F1 Substituted by Commission Directive 2009/9/EC of 10 February 2009 amending Directive 2001/82/EC of the European Parliament and of the Council on the Community code relating to medicinal products for veterinary use (Text with EEA relevance).

TITLE I U.K. REQUIREMENTS FOR VETERINARY MEDICINAL PRODUCTS OTHER THAN IMMUNOLOGICAL VETERINARY MEDICINAL PRODUCTS U.K.

PART 3: U.K. SAFETY AND RESIDUES TESTS

A. Safety tests U.K.

CHAPTER I: U.K. PERFORMANCE OF TESTS

3. Toxicology U.K.

3.1. Single-dose toxicity U.K.

Single-dose toxicity studies may be used to predict:

the possible effects of acute overdosage in the target species,
the possible effects of accidental administration to humans,
the doses which may usefully be employed in the repeat dose studies.

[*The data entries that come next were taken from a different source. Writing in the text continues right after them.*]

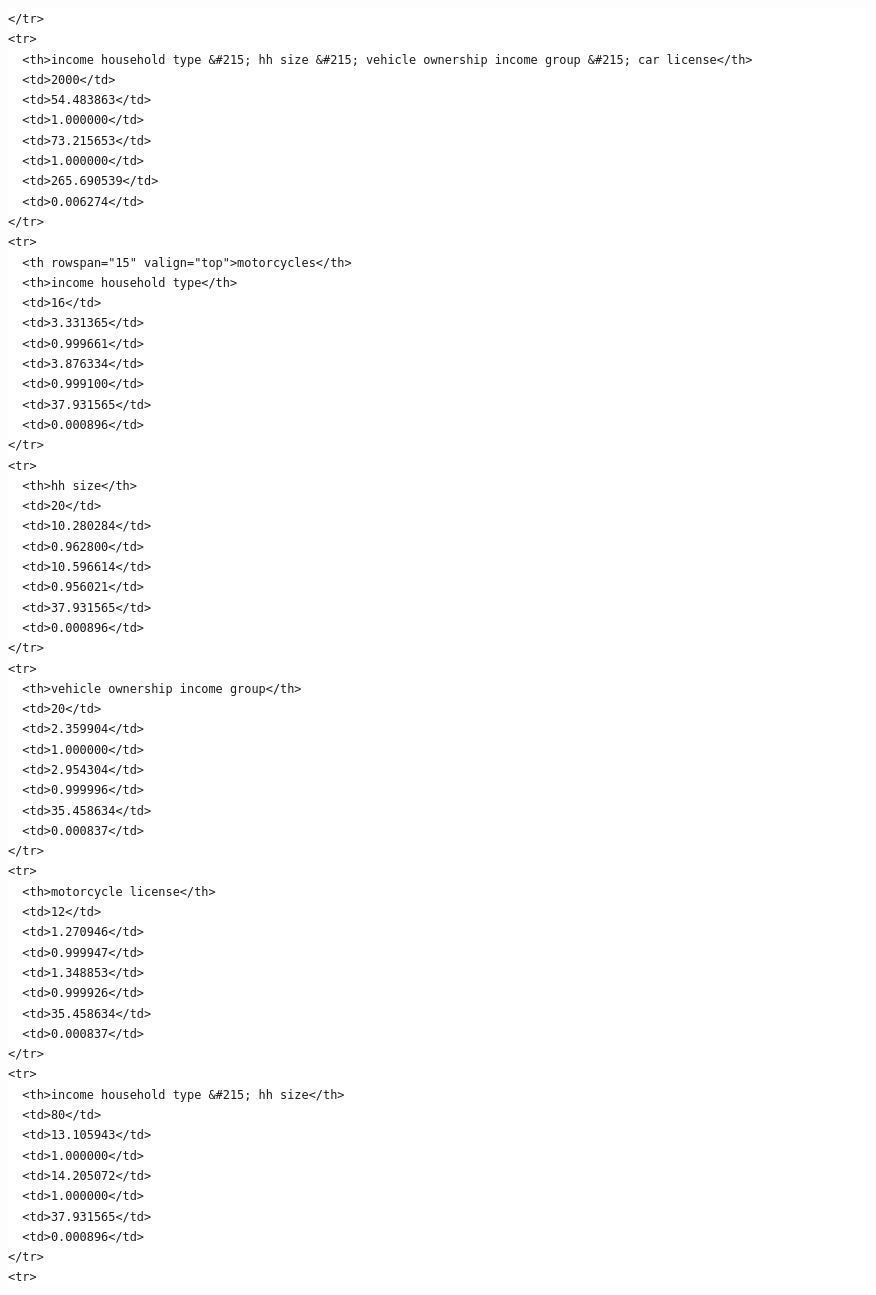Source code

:     </tr>
    <tr>
      <th>income household type &#215; hh size &#215; vehicle ownership income group &#215; car license</th>
      <td>2000</td>
      <td>54.483863</td>
      <td>1.000000</td>
      <td>73.215653</td>
      <td>1.000000</td>
      <td>265.690539</td>
      <td>0.006274</td>
    </tr>
    <tr>
      <th rowspan="15" valign="top">motorcycles</th>
      <th>income household type</th>
      <td>16</td>
      <td>3.331365</td>
      <td>0.999661</td>
      <td>3.876334</td>
      <td>0.999100</td>
      <td>37.931565</td>
      <td>0.000896</td>
    </tr>
    <tr>
      <th>hh size</th>
      <td>20</td>
      <td>10.280284</td>
      <td>0.962800</td>
      <td>10.596614</td>
      <td>0.956021</td>
      <td>37.931565</td>
      <td>0.000896</td>
    </tr>
    <tr>
      <th>vehicle ownership income group</th>
      <td>20</td>
      <td>2.359904</td>
      <td>1.000000</td>
      <td>2.954304</td>
      <td>0.999996</td>
      <td>35.458634</td>
      <td>0.000837</td>
    </tr>
    <tr>
      <th>motorcycle license</th>
      <td>12</td>
      <td>1.270946</td>
      <td>0.999947</td>
      <td>1.348853</td>
      <td>0.999926</td>
      <td>35.458634</td>
      <td>0.000837</td>
    </tr>
    <tr>
      <th>income household type &#215; hh size</th>
      <td>80</td>
      <td>13.105943</td>
      <td>1.000000</td>
      <td>14.205072</td>
      <td>1.000000</td>
      <td>37.931565</td>
      <td>0.000896</td>
    </tr>
    <tr>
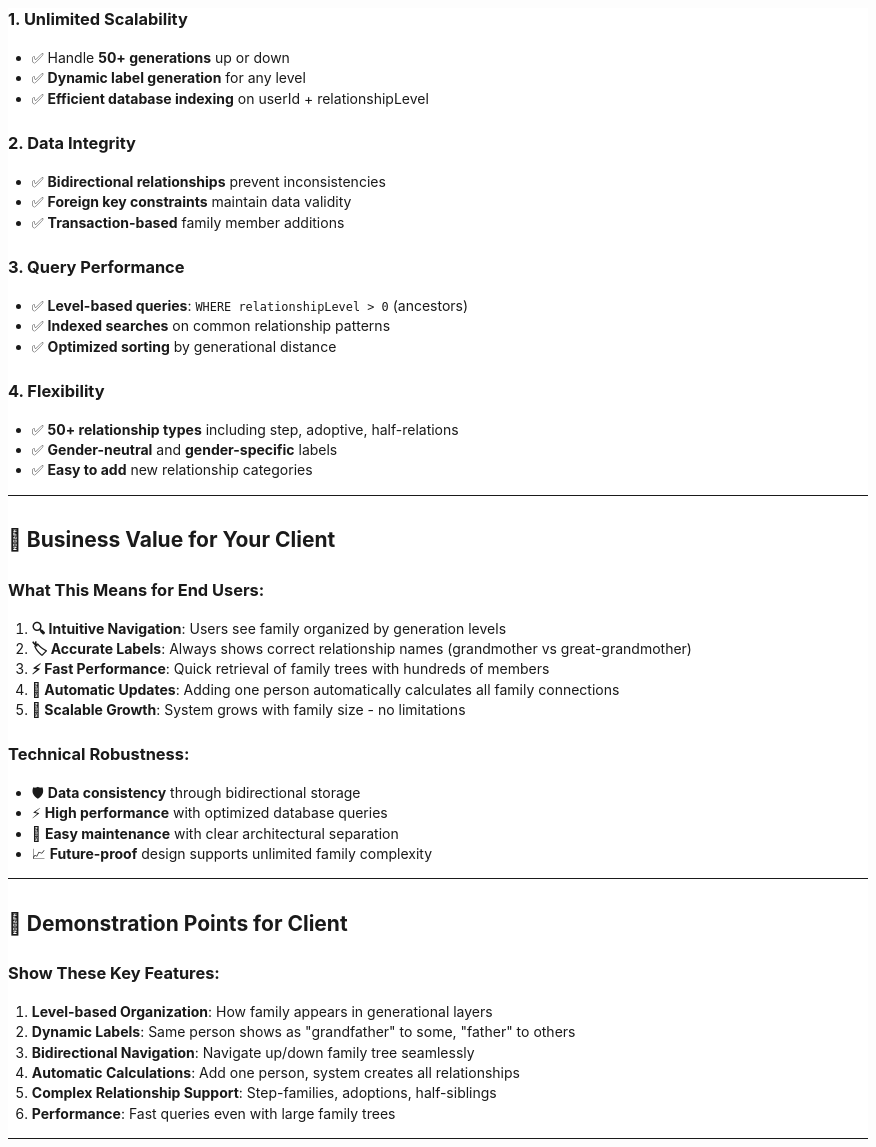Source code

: ### **1. Unlimited Scalability**
- ✅ Handle **50+ generations** up or down
- ✅ **Dynamic label generation** for any level
- ✅ **Efficient database indexing** on userId + relationshipLevel

### **2. Data Integrity**  
- ✅ **Bidirectional relationships** prevent inconsistencies
- ✅ **Foreign key constraints** maintain data validity
- ✅ **Transaction-based** family member additions

### **3. Query Performance**
- ✅ **Level-based queries**: `WHERE relationshipLevel > 0` (ancestors)
- ✅ **Indexed searches** on common relationship patterns
- ✅ **Optimized sorting** by generational distance

### **4. Flexibility**
- ✅ **50+ relationship types** including step, adoptive, half-relations
- ✅ **Gender-neutral** and **gender-specific** labels
- ✅ **Easy to add** new relationship categories

---

## 🎯 Business Value for Your Client

### **What This Means for End Users**:

1. **🔍 Intuitive Navigation**: Users see family organized by generation levels
2. **🏷️ Accurate Labels**: Always shows correct relationship names (grandmother vs great-grandmother)  
3. **⚡ Fast Performance**: Quick retrieval of family trees with hundreds of members
4. **🔄 Automatic Updates**: Adding one person automatically calculates all family connections
5. **📱 Scalable Growth**: System grows with family size - no limitations

### **Technical Robustness**:
- 🛡️ **Data consistency** through bidirectional storage
- ⚡ **High performance** with optimized database queries  
- 🔧 **Easy maintenance** with clear architectural separation
- 📈 **Future-proof** design supports unlimited family complexity

---

## 🎯 Demonstration Points for Client

### **Show These Key Features**:

1. **Level-based Organization**: How family appears in generational layers
2. **Dynamic Labels**: Same person shows as "grandfather" to some, "father" to others
3. **Bidirectional Navigation**: Navigate up/down family tree seamlessly  
4. **Automatic Calculations**: Add one person, system creates all relationships
5. **Complex Relationship Support**: Step-families, adoptions, half-siblings
6. **Performance**: Fast queries even with large family trees

---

Single-dose toxicity studies should reveal the acute toxic effects of the substance and the time course for their onset and remission.

The studies to be carried out shall be selected with a view to providing information on user safety, e.g. if substantial exposure by inhalation or dermal contact of the user of the veterinary medicinal product is anticipated, those routes of exposure shall be studied.]